EVERYTHING is going online. You can shop, file taxes, earn degrees, and in some cases, do your job online. The job search is no different. In addition to online job boards and career sites, social media is adding a new dimension to how job seekers look for work and how employers find qualified candidates.
One of the biggest up-and-coming trends in the job market is the video resume. Competition is still stiff, and more job seekers are looking for ways to make themselves stand out among the sea of applicants. What better way to get a leg up on the large pile of paper resumes and the full inbox of emails with cover letters than by taking advantage of our video-heavy culture?
With most phones capable of recording video, it’s easier than ever to record your own resume. But, is ditching the prehistoric paper method and cueing the camera to record a video resume the way of the future?
Well… Sort of
While job seekers making professional recordings of themselves is a quickly growing trend, it’s not for the reasons you may be thinking. According to video interview service TalentRooser, 89% of employers have not yet watched or considered a video resume.
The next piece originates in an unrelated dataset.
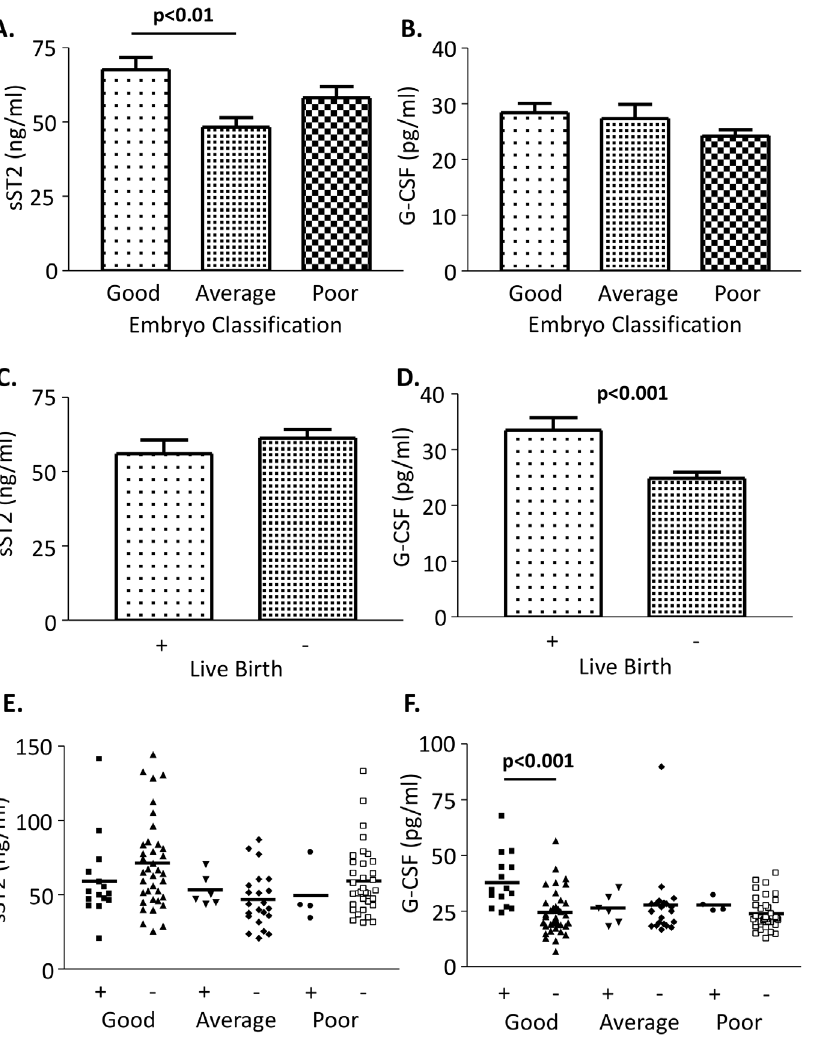
Figure 4. sST2 levels are lower in follicles which produce average quality embryos compared to good quality embryos but levels do not predict IVF success, unlike G-CSF. FFs with known embryo outcome were analysed for levels of sST2 and G-CSF. Embryos were graded good (n=52), average (n=28) or poor (n=38) and cytokine levels compared (A – sST2 and B – G-CSF). Levels of sST2 (C) and G-CSF (D) were compared to live birth outcome, ( + ; n=25)) or not ( 2 ; n=88), for all embryo grades, further designated by embryo quality (E and F respectively), good grade/ + (n=15); good grade/ 2 (n=37); average grade/ + (n=6); average grade/ 2 (n=22); poor grade/ + (n=4); poor grade/ 2 (n=34). Bars=mean 6 S.E.M (A–D) or scatter plot with bars=mean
What is interesting is that TalentRooster also reports that 63% of employers have conducted at least one interview using video services. With the increase in job seeker video profiles, more companies are resorting to interviewing and recruiting through video technology. Large companies like Starbucks and Wal-Mart have recruiters screening video resume sites looking for top, tech-savvy talent.
It’s Up To You
So, should you be firing up the video camera and sending video files to every job opening you learn about? For the most part, try to refrain. If your industry is known for creativity, like fashion, graphic design, advertisement, or entertainment, then consider using your creative juices to make yourself shine. Those looking for industrial or accounting work should think twice before ditching the paper resume.
Employers are looking to video for recruitment and interviewing, so learning how to appear in front of a camera should be an extra tool in your job searching arsenal. More recruiters are looking to video resume sites like TalentRooster, ResumeTube, and GetHired to look for talent. Consider building a video resume to put on some of these sights to boost your online professional image and grab the attention of potential recruiters.
But, there’s a lot that goes into making a good video resume and a lot to consider before making your Barney Stinson quality video.
If You Must
When making a video resume, keep it shorter than 60 seconds. You may love yourself enough to fill 15 minutes worth of footage, but keep it short and sweet with just the highlights of your professional accomplishments. While video resumes can be a strong attention getter, they can give you the bad kind of attention.
Video resumes may not be the norm today, but with video resume hosting sites growing rapidly every year and more companies looking to recruit and interview through the internet, the way we job search in five years could be drastically different. Video resumes could help you get noticed, but they can backfire easily.